▸ EXERCISE
Search the data for the word "class" and copy every line where it occurs.

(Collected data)
★ ★ ★ ★ ★

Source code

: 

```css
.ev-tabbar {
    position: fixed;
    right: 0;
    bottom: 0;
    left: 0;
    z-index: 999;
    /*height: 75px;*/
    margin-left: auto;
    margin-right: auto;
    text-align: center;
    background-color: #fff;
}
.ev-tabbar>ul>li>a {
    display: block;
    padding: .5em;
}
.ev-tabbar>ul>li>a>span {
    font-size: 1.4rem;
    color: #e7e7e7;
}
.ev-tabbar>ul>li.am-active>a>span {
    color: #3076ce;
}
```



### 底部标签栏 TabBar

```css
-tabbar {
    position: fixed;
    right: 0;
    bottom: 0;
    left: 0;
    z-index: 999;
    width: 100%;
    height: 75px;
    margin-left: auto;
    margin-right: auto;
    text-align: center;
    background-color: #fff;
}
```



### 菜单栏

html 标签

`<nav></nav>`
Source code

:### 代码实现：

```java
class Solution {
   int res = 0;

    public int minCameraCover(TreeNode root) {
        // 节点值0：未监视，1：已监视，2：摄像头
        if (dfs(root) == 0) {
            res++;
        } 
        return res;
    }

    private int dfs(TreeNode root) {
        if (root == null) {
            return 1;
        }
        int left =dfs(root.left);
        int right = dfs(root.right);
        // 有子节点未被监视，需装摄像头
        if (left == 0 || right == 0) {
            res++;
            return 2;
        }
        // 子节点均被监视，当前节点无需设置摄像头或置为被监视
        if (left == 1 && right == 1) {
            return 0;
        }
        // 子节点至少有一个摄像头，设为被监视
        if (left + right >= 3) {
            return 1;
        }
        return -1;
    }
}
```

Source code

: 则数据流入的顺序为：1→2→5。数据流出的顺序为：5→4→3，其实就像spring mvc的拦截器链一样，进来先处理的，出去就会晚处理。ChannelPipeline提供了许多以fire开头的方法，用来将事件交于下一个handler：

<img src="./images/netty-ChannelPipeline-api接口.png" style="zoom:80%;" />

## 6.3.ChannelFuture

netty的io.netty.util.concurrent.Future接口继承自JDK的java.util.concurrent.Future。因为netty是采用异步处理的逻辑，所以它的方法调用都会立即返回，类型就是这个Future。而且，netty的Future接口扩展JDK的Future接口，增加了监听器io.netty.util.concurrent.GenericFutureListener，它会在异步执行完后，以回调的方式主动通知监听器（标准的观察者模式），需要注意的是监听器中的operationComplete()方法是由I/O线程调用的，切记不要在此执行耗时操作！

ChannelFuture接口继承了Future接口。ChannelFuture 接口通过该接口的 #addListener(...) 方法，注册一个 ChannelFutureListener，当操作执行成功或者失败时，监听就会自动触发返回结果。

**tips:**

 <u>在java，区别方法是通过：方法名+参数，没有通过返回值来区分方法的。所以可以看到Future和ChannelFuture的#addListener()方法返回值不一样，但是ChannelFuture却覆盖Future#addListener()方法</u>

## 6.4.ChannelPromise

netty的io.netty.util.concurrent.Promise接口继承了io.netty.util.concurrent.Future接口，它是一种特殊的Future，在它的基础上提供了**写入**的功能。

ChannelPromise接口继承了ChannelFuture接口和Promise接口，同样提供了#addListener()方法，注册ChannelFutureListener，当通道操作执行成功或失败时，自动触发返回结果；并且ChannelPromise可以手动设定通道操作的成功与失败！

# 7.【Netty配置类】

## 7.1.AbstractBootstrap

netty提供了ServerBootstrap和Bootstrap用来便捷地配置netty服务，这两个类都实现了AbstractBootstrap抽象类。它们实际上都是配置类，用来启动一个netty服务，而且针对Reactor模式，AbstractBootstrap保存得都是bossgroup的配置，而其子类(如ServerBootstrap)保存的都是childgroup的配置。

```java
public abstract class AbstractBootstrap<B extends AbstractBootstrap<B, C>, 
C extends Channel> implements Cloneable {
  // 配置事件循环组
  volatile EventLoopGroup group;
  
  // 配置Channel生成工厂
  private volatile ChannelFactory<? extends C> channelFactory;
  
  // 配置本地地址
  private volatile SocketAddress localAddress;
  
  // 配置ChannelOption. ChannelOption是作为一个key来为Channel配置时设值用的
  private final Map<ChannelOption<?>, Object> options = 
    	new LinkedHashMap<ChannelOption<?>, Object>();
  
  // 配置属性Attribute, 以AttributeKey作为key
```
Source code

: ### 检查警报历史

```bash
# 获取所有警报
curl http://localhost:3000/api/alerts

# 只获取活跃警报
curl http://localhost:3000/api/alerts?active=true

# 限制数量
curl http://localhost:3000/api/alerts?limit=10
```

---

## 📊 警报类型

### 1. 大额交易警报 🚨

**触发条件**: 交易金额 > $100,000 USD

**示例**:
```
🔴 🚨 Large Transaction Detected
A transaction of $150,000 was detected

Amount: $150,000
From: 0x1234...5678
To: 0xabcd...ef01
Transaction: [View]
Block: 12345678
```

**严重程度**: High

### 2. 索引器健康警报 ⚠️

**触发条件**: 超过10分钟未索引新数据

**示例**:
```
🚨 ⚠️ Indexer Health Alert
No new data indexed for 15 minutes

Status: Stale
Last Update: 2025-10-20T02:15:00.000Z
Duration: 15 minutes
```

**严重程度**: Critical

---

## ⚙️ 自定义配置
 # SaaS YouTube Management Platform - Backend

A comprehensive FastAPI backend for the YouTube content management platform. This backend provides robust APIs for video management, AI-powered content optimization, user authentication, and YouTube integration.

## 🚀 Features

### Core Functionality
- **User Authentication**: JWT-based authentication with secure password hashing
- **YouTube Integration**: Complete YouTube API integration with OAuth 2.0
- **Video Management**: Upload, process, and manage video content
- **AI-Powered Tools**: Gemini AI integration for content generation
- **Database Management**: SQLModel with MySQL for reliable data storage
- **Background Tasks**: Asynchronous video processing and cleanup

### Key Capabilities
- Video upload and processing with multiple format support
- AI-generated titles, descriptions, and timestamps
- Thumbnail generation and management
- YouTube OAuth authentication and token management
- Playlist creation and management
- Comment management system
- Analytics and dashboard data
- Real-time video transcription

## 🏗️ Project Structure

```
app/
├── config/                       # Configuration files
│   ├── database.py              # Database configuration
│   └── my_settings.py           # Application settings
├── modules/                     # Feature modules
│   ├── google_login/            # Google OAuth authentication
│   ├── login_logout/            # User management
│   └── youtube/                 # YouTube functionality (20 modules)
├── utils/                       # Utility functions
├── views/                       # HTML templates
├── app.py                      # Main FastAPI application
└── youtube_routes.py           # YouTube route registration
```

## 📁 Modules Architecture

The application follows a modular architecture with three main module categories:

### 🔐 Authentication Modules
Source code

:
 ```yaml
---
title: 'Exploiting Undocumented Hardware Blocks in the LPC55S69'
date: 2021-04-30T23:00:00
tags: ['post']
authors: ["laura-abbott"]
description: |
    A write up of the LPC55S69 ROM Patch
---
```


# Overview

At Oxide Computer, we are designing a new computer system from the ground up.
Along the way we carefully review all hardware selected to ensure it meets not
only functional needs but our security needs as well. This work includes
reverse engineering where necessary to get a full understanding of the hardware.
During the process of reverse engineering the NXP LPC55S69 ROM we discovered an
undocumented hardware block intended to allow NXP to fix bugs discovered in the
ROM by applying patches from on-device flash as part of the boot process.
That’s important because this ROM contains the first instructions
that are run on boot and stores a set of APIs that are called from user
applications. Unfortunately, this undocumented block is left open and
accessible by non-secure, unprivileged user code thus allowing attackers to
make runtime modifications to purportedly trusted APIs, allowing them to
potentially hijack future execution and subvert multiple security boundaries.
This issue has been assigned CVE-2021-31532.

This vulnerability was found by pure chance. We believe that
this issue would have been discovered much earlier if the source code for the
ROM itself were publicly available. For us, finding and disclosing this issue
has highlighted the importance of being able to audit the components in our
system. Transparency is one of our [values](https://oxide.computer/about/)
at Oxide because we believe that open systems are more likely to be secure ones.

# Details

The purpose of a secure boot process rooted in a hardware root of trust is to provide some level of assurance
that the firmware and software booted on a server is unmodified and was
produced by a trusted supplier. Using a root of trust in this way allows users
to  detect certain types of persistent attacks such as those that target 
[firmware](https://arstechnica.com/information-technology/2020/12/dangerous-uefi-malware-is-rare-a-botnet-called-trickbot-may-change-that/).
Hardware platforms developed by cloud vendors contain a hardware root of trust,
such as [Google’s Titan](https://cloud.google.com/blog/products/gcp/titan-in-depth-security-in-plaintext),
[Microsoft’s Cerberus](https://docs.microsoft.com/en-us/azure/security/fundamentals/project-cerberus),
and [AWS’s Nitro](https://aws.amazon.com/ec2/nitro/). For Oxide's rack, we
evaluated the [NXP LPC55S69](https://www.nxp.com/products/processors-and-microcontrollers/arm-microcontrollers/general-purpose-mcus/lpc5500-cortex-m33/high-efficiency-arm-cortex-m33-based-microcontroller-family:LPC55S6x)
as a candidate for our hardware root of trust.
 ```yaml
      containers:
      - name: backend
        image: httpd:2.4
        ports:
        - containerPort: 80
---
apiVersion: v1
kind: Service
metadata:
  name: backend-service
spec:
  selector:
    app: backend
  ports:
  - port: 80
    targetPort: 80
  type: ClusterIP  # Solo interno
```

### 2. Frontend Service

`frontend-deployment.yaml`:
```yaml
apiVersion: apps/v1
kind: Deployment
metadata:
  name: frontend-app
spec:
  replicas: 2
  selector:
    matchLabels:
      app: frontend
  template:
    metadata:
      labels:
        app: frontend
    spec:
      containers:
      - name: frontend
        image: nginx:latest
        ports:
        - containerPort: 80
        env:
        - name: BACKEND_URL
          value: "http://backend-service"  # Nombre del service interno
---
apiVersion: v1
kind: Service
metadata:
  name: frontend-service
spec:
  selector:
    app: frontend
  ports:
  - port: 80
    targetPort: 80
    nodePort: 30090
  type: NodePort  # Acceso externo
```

★ ★ ★ ★ ★

▸ OUTPUT BELOW
class Solution {
public abstract class AbstractBootstrap<B extends AbstractBootstrap<B, C>, 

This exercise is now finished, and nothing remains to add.